# Is Redline 1501 a good industrial embroidery machine?



## IKnowaGuyDesigns (Jan 21, 2016)

Hi, 

I want to add embroidery to my business. Does anyone know anything about the Redline 1501?


Thank you,


----------



## Bryce77 (Oct 10, 2016)

I have seen bad reviews around is also a Chinese machine reason why is cheaper than Barudan and Tajima. I will try melco instead. if not Barudan


----------



## StichinChicks (Feb 14, 2017)

IKnowaGuyDesigns said:


> Hi,
> 
> I want to add embroidery to my business. Does anyone know anything about the Redline 1501?
> 
> ...


The Redline 1501C is a fully featured, compact, multi-needle *embroidery *machine with a lightweight profile. This machine is capable of handling almost all garments with speeds up to 1000 SPM. Due to the unique combination of features and price, this embroidery machine is the perfect companion for people looking to start in the embroidery business or upgrade from a smaller machine.


----------



## EmbroidTek1 (Sep 27, 2016)

Sounds like a ad above me. They obviously know how to read a brochure. The machine is cheap and it is Chinese. Please use the search button as Chinese machines have been discussed many times here.


----------



## digitizingninjas (Aug 19, 2016)

StichinChicks said:


> The Redline 1501C is a fully featured, compact, multi-needle *embroidery *machine with a lightweight profile. This machine is capable of handling almost all garments with speeds up to 1000 SPM. Due to the unique combination of features and price, this embroidery machine is the perfect companion for people looking to start in the embroidery business or upgrade from a smaller machine.


Advertisement should be removed, the person looking for actual advice


----------



## IKnowaGuyDesigns (Jan 21, 2016)

EmbroidTek1 said:


> Sounds like a ad above me.
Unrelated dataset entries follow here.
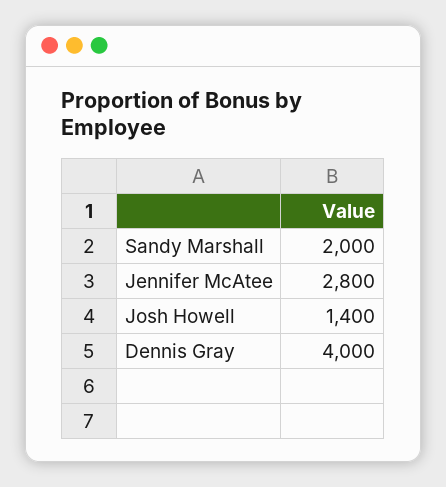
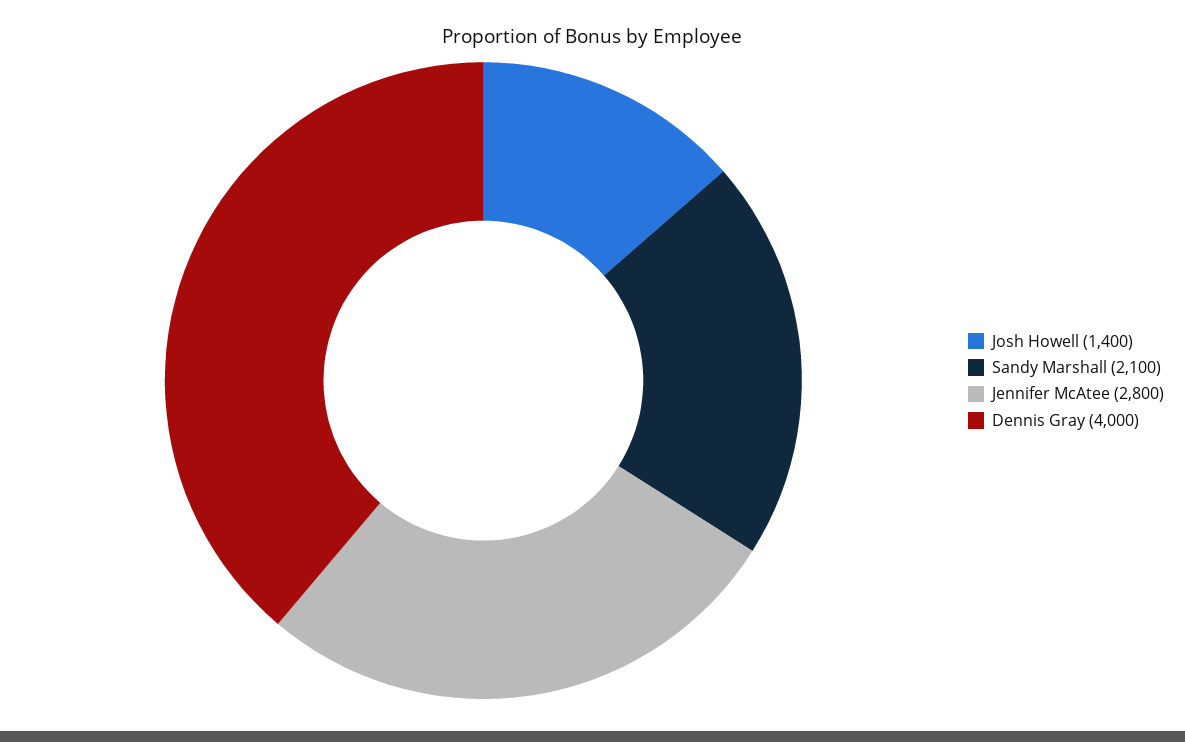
  {
-   "Sandy Marshall": 2000,
+   "Sandy Marshall": 2100,
    "Jennifer McAtee": 2800,
    "Josh Howell": 1400,
    "Dennis Gray": 4000
  }

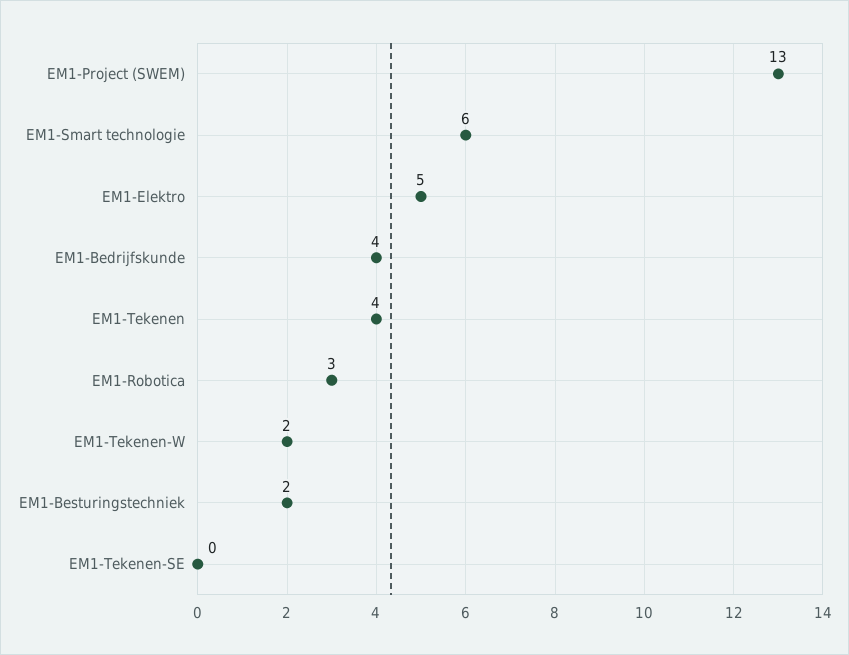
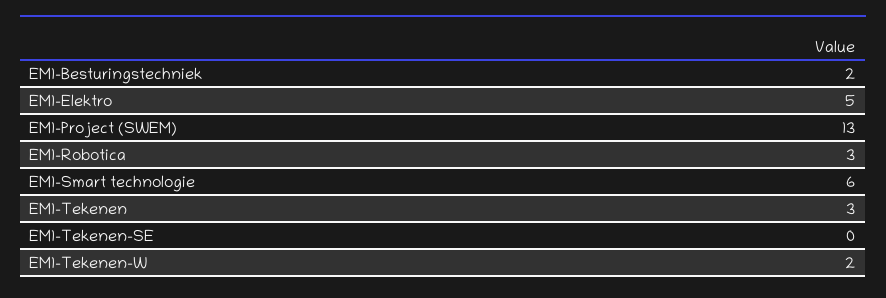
  {
    "EM1-Project (SWEM)": 13,
    "EM1-Smart technologie": 6,
    "EM1-Elektro": 5,
-   "EM1-Bedrijfskunde": 4,
-   "EM1-Tekenen": 4,
+   "EM1-Tekenen": 3,
    "EM1-Robotica": 3,
    "EM1-Tekenen-W": 2,
    "EM1-Besturingstechniek": 2,
    "EM1-Tekenen-SE": 0
  }

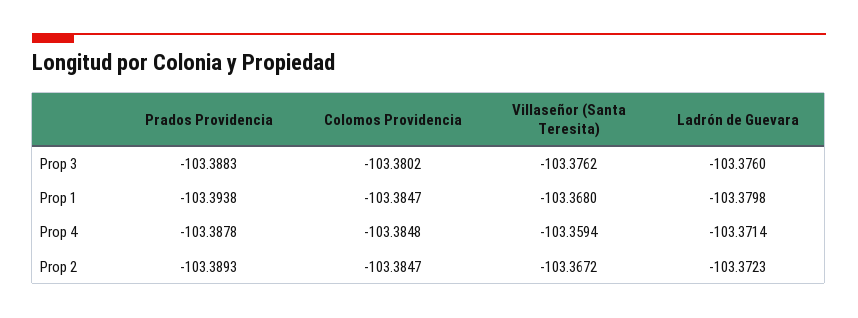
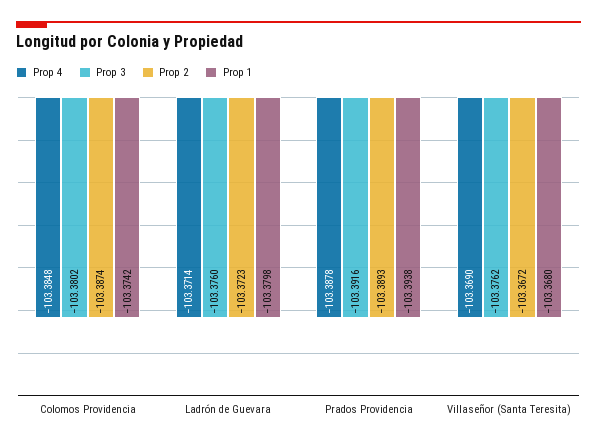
  {
    "Prop 3": {
-     "Prados Providencia": -103.3883,
+     "Prados Providencia": -103.3916,
      "Colomos Providencia": -103.3802,
      "Villaseñor (Santa Teresita)": -103.3762,
      "Ladrón de Guevara": -103.376
    },
    "Prop 1": {
      "Prados Providencia": -103.3938,
-     "Colomos Providencia": -103.3847,
+     "Colomos Providencia": -103.3742,
      "Villaseñor (Santa Teresita)": -103.368,
      "Ladrón de Guevara": -103.3798
    },
    "Prop 4": {
      "Prados Providencia": -103.3878,
      "Colomos Providencia": -103.3848,
-     "Villaseñor (Santa Teresita)": -103.3594,
+     "Villaseñor (Santa Teresita)": -103.369,
      "Ladrón de Guevara": -103.3714
    },
    "Prop 2": {
      "Prados Providencia": -103.3893,
-     "Colomos Providencia": -103.3847,
+     "Colomos Providencia": -103.3874,
      "Villaseñor (Santa Teresita)": -103.3672,
      "Ladrón de Guevara": -103.3723
    }
  }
They obviously know how to read a brochure. The machine is cheap and it is Chinese. Please use the search button as Chinese machines have been discussed many times here.
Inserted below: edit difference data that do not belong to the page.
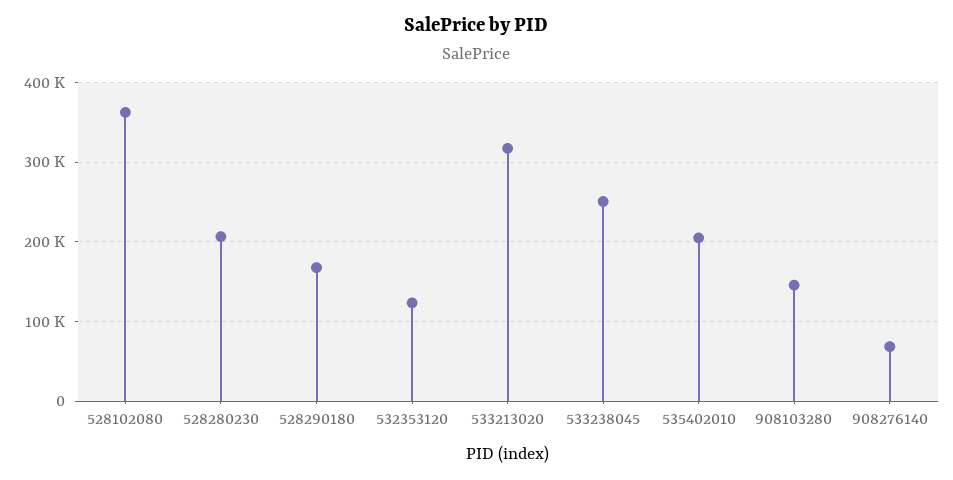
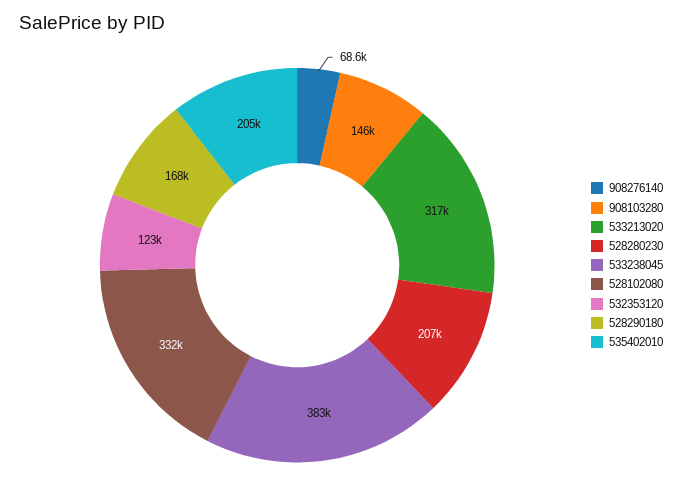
  {
-   "528102080": 360000,
+   "528102080": 332000,
    "528280230": 207000,
    "528290180": 168000,
    "532353120": 123000,
    "533213020": 317000,
-   "533238045": 250000,
+   "533238045": 383000,
    "535402010": 205000,
    "908103280": 146000,
    "908276140": 68600
  }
You are correct. I was wondering why they decided to quote the front page. Do you have any recommendations for commercial embroidery machines?


----------



## IKnowaGuyDesigns (Jan 21, 2016)

digitizingninjas said:


> Advertisement should be removed, the person looking for actual advice



Thank you! Do you know anything about this machine? Or a good starter commercial machine?


----------



## bwdesigns (Aug 10, 2006)

I believe that you get what you pay for! And need to have great access to service and advice. I would, therefore, make the widest detour ever around a cheap Chinese machine like that. I can text my Tajima man at any time with a question and get a rapid solution. JMPO


----------



## IKnowaGuyDesigns (Jan 21, 2016)

Can your repair the Tajima yourself or do you have to have a tech do it?


----------



## bwdesigns (Aug 10, 2006)

There actually hasn't been a time when he hasn't walked me thru a problem, except for when I busted the recip , then he came out.


----------